In short, I´m a week behind work scedule. But hey, that doesn´t change much about the fact that I can release my comic book in January/February 2022. It still makes me grumpy.

But lets talk about why I didnt made it in time and the new plan shall we?


Honestly my flow was terrible in the last few days, the last 2 weeks. I´m happy to got it back now, but then I was troubeling. I was thinking, I´m still sometimes thinking, that I dont have a good enough style, it´s only a too detailed version of what an actual comic should look like. I´m also troubled because I always think I´ll never finish, like so many stories before. It´s like a sea of doubts which overwelmed me, blocked me while creating.

Besides that, I also got some changing in the process of printing, there are some new details which arrived and didn´t thought of, like go over the lines of the comic. Not only by myself, someone native. So I´ll include this too... at least I want to make it properly. And so on...

It bothers me but I cant do a thing besides fix the problem and just go on, the problem is I gotta find the peace with myself.


So lets go for the new plan.

I´m still working on the ending pages and some corrections in the first ones. until the 20/21 I´ll be still working on them, included the computerwork. So in the week of the 22-28 November, the comic will go into the printing process. And around the 29/30 of November I´ll start the new Kickstartercampaign. This time with more sources of promotion, more knowledge and maybe you as the reader for help.

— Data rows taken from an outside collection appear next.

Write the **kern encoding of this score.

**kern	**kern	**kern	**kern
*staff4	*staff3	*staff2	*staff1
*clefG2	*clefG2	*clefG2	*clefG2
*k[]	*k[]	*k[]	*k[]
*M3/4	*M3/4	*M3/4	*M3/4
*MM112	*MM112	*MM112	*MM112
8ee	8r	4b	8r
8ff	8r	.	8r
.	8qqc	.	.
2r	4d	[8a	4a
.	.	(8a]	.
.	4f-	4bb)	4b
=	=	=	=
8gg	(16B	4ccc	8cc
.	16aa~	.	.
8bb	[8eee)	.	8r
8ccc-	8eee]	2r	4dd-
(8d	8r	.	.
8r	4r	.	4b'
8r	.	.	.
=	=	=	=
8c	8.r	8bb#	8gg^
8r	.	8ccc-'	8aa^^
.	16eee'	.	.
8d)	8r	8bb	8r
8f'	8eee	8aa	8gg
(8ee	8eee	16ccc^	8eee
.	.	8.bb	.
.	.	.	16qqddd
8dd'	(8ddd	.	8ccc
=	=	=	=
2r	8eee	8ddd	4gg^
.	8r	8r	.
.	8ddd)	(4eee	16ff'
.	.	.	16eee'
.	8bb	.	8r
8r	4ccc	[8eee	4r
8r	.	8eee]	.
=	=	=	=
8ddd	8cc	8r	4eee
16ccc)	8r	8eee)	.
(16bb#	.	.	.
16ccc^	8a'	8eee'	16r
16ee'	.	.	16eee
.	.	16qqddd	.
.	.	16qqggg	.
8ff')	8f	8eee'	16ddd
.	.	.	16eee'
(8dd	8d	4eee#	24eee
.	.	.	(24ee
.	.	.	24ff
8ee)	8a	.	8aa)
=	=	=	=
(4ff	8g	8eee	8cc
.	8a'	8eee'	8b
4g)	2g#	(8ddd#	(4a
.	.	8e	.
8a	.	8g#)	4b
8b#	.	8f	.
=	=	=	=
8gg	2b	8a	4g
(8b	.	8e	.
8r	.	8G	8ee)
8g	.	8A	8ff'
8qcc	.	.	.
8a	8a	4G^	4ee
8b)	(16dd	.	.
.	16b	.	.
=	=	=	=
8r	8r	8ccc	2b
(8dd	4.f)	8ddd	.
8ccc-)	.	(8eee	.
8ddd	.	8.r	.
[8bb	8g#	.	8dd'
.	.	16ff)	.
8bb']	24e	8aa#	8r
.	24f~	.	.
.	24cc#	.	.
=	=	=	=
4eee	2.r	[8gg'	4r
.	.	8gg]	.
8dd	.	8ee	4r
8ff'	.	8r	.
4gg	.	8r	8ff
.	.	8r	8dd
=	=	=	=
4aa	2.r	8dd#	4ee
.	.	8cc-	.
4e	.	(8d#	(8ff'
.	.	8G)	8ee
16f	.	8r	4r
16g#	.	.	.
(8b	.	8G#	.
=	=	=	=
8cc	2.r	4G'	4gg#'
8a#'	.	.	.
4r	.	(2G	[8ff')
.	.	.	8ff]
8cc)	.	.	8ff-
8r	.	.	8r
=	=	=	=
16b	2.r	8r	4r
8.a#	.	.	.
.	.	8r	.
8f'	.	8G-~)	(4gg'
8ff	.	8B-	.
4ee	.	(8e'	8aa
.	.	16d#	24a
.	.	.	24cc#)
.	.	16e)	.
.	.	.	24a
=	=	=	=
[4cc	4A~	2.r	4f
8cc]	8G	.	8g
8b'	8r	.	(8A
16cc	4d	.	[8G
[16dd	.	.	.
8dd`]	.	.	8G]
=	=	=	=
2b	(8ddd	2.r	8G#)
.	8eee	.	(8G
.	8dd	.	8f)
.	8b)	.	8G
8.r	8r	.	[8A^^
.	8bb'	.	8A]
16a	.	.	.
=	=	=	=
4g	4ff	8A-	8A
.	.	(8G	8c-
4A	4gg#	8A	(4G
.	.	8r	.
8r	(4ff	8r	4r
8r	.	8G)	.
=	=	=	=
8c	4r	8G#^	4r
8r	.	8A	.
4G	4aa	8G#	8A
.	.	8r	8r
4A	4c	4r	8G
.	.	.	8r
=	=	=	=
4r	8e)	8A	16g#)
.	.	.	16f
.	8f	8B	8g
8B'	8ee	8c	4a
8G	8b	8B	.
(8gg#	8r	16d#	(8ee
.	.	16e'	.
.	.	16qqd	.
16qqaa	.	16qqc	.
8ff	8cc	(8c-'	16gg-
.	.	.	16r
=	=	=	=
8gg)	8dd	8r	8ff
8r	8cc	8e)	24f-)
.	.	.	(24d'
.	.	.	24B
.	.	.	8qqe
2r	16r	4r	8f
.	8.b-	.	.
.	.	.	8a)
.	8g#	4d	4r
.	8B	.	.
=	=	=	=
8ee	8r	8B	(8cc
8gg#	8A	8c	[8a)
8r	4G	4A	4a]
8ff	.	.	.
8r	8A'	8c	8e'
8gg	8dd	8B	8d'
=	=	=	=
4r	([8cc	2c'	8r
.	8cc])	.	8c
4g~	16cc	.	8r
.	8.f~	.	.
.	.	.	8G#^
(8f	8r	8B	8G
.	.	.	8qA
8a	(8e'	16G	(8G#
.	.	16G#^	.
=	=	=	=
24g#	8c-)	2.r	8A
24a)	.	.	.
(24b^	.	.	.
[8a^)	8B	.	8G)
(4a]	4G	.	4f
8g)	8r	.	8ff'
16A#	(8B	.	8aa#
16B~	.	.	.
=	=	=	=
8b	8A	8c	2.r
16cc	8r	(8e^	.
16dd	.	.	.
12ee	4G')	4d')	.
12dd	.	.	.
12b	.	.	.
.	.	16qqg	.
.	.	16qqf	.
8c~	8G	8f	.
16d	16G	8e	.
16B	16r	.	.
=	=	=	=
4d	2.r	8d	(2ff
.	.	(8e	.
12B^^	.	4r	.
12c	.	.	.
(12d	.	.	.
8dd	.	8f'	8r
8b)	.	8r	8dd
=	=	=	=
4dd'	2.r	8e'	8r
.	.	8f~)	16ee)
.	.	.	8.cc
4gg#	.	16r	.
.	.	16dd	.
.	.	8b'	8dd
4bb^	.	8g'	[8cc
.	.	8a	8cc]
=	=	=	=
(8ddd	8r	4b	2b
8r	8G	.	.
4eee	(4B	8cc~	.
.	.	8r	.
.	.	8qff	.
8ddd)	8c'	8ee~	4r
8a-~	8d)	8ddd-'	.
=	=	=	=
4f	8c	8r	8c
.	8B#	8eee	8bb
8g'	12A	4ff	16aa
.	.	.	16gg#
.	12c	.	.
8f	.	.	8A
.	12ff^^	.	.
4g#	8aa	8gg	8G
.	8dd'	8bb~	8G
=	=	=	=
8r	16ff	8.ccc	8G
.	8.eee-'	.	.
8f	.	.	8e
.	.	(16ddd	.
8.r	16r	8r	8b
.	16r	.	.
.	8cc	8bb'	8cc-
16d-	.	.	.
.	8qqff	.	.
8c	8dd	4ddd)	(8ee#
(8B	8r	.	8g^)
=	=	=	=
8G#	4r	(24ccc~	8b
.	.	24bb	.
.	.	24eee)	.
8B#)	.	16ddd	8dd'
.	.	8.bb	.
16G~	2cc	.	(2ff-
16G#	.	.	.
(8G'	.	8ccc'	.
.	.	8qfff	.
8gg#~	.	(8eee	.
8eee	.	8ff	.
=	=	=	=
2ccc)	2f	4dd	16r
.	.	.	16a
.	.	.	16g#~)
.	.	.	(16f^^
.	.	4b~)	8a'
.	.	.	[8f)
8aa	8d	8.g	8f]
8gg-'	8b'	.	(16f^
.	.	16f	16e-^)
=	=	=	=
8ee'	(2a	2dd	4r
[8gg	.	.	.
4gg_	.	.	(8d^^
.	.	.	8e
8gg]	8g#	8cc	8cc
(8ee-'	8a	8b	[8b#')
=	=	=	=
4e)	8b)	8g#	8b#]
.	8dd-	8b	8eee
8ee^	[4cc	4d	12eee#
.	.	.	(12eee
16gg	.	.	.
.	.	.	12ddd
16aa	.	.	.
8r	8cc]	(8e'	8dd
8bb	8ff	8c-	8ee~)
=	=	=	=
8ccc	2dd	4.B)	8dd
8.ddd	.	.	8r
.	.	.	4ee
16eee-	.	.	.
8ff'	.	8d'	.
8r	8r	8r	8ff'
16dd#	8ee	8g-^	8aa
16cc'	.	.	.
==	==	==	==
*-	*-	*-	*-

I also planned to write a bit more about my comics phylosopy in general, some of my creative and expanding process, what I´m thinking for certain characters... I´ll see about this, it would be nice to do but only when I´m finished with everything else and I´ll try to not give everything away so you as a reader come to your own conclusions by yourself.





That´s it, sounds easy right? Well ask me again in 2 weeks when I´m struggling again. No, I´m sorry. But sometimes I worry too much and do too less to calm my mind about it.

But I´m still looking forward, to make this project gonna work and finally hold the comic in physical form, as a book.